There’s no substitute for actually listening and comparing. Real life encounters don’t always correlate with theoretical expectations or predictions. No doubt there are circumstances where some listeners prefer a direct source approach or using a passive component. Numerous variables are involved.  I can understand and appreciate the modifications you’ve done that further improved the sound quality. I’ve had very good results using Duelund capacitors for example.

Chris I’m quite interested in the future comparison between your current upgraded/modified Don Sachs (6SN7 based) and the DHT line stage. Should be very informative (And a lot of fun).
Charles
@charles1dad Indeed, I first heard about the duelunds from you and as always found that I heard the same thing when I put them in my system. I've currently got them on my pre tweeters and as output caps in both my dac and pre. I've tried a number of different caps and never heard better. I'll certainly update with some details of the Radu Tarta (Shiny Eyes, simplepleasuretubeamps) build. Thanks for all your posts, you're one of the few people with whom I find perfect opinion overlap when I try the same equipment. So valuable to have that information.

@mresseguie I made the updates in a number of steps. The only one I can't totally disentangle is the impact of the silver wbt rcas (installed concurrently with the solid core silver signal wire).  The primary upgrade I'd suggest is the output cap upgrade. I know a lot of people like the miflexs, but I found the duelunds to sound better in every way. I also preferred mundorfs to the miflexs, which just sounded flat and two dimensional in my system. Both duelunds and mundorfs produced much better 3d imaging.  You can read a bit more about all my cap comparisons on my system page (I wrote a lot due to boredom). 

It's more involved, but next I would consider replacing the stranded duelund signal wire with a solid core alternative (I use vh audio solid silver in cotton). People correctly talk about the wonderful tone of the duelund wire, but I have found that stranded wire blurs the imaging. My three DS inputs have the vh audio silver, stock duelund, and a single strand of the stock duelund run through a Teflon tube (you don't need 16ga speaker wire for small voltage preamp signals and tiny wires work just fine, see phono hookup wire, for example) so it's easy to do comparisons.

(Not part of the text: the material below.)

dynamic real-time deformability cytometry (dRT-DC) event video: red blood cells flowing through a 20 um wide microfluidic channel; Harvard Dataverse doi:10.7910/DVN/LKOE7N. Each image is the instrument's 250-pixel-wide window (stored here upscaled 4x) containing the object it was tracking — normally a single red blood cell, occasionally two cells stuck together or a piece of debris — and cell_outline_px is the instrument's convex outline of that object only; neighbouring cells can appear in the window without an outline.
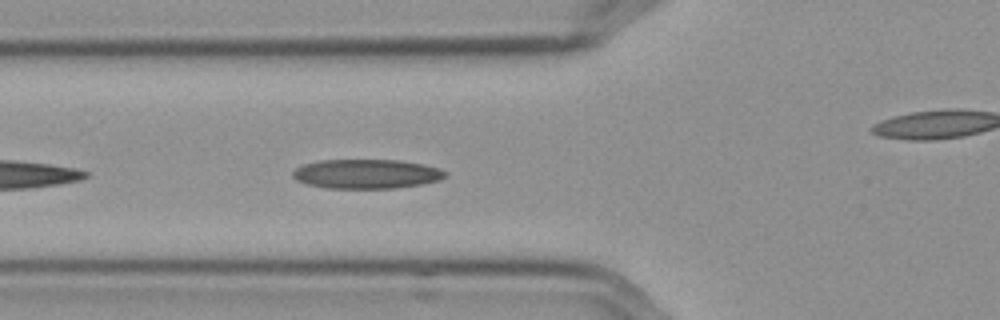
{"species": "Egyptian fruit bat (a non-hibernating species)", "species_latin": "Rousettus aegyptiacus", "temperature_condition": "cold", "stored_images_in_passage": 27, "camera_frame_rate_fps": 3000, "um_per_image_px": 0.085, "frame": {"image": 1, "passage_image": 5, "time_ms": 1.333, "image_size_px": [1000, 320], "cell_outline_px": [[448, 172], [440, 180], [420, 184], [396, 188], [328, 188], [304, 184], [296, 180], [292, 176], [292, 172], [296, 168], [304, 164], [320, 160], [400, 160], [424, 164], [440, 168]], "centroid_in_image_um": [31.14, 14.78], "position_along_channel_um": 94.7, "area_um2": 26.18}}
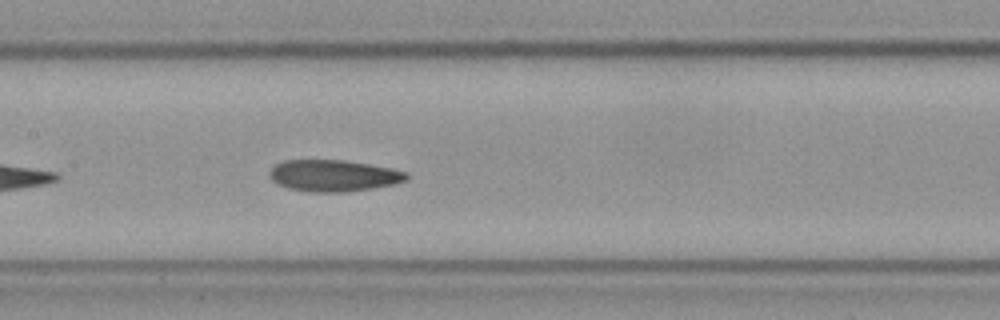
{"frame": {"image": 2, "passage_image": 12, "time_ms": 3.667, "image_size_px": [1000, 320], "cell_outline_px": [[408, 180], [392, 184], [372, 188], [344, 192], [308, 192], [288, 188], [276, 184], [272, 180], [268, 172], [276, 164], [284, 160], [344, 160], [392, 168], [408, 172]], "centroid_in_image_um": [28.34, 14.93], "position_along_channel_um": 179.1, "area_um2": 25.26}}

I believe anyone listening to my system would be able to immediately distinguish between the three and would prefer the silver wire, then the duelund single strand, then the 16ga duelund. Again concurring with Charles, the solid core silver sounds more real than copper to me. I replaced all my amp, dac, and internal speaker wire with solid silver too and have never regretted such modifications.


Hi Chris,
Thank you for your kind comments. I find your listening observations in regard to good quality solid core silver wire on the mark. For many years in multiple threads I’ve read where some describe silver as edgy or bright. I have to say this hasn’t been my experience by a long shot. I have found silver to actually sound naturally warm and displaying full body tone /harmonic overtones while simultaneously sounding open and transparent. Overall quite organic and realistic.